▸ What is being asked
Every line that holds the word "Salesforce" needs to be copied from the data below.

(Items listed in a dataset)

--- --- ---

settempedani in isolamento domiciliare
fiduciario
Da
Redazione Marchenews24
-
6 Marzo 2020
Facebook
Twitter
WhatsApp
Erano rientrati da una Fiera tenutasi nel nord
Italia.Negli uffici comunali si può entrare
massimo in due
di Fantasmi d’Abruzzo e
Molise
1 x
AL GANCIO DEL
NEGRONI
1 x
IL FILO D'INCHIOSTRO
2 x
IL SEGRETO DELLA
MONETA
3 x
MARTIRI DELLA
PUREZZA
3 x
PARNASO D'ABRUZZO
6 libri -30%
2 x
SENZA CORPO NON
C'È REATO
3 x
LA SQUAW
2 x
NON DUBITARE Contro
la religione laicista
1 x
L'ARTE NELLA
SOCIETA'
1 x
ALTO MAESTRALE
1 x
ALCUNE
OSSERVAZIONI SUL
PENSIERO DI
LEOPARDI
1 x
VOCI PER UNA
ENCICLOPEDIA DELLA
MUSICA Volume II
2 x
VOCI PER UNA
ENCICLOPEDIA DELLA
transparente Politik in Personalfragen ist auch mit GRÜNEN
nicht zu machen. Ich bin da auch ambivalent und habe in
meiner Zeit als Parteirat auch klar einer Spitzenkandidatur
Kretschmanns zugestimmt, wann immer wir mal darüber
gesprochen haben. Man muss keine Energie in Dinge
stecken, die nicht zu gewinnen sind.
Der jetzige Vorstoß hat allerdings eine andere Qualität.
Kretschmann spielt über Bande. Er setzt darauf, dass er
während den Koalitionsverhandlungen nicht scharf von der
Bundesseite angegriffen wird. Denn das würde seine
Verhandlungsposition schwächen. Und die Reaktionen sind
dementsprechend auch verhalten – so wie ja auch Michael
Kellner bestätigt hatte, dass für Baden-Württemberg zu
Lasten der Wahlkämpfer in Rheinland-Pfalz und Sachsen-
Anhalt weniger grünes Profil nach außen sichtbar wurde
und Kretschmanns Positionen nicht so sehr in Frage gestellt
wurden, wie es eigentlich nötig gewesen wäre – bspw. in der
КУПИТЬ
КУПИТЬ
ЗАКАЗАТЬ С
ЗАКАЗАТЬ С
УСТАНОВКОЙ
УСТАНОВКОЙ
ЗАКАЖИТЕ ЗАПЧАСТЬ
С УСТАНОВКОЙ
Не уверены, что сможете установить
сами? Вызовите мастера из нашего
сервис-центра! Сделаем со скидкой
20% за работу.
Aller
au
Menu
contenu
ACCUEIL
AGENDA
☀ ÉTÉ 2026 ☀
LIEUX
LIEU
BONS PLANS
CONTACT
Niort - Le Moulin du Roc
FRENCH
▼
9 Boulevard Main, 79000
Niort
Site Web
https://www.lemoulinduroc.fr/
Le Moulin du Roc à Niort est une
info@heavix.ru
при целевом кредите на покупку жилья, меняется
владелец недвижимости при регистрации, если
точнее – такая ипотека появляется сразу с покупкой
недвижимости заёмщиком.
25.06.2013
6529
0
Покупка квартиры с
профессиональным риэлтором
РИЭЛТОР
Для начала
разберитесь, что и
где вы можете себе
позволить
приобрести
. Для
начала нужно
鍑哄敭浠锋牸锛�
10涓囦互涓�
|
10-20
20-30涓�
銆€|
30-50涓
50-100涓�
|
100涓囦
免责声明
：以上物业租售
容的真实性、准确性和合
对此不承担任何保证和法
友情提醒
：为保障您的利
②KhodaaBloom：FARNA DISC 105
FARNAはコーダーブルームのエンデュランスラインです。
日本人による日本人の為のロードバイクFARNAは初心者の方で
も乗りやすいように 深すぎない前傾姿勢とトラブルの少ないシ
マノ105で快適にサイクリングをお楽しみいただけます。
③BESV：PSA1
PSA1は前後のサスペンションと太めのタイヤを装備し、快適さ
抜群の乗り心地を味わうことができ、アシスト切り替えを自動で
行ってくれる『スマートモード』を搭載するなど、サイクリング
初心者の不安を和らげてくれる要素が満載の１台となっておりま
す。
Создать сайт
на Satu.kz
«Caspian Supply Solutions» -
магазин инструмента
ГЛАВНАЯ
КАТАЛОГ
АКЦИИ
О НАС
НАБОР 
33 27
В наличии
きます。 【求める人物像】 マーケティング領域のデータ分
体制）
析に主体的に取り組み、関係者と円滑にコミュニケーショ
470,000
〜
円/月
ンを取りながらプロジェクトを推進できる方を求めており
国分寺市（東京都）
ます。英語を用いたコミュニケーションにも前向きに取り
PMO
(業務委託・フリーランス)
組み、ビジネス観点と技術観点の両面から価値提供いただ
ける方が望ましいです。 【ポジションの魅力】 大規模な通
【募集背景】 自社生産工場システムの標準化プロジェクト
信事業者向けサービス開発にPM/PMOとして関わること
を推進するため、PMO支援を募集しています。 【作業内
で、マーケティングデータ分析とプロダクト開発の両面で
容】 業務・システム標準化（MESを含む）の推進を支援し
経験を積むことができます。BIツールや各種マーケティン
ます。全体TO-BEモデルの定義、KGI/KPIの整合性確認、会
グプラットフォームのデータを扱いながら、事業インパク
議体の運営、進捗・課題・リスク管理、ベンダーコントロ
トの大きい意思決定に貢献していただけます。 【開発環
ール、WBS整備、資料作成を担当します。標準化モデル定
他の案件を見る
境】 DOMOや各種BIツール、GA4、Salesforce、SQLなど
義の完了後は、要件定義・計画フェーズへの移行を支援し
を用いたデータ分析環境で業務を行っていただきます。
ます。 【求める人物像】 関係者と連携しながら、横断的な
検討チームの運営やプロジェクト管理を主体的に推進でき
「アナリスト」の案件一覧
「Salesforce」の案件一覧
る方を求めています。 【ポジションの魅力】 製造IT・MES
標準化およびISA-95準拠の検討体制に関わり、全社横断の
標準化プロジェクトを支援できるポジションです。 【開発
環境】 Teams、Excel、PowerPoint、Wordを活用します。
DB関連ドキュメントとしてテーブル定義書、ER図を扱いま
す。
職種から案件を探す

--- --- ---

▸ Your response
境】 DOMOや各種BIツール、GA4、Salesforce、SQLなど
「Salesforce」の案件一覧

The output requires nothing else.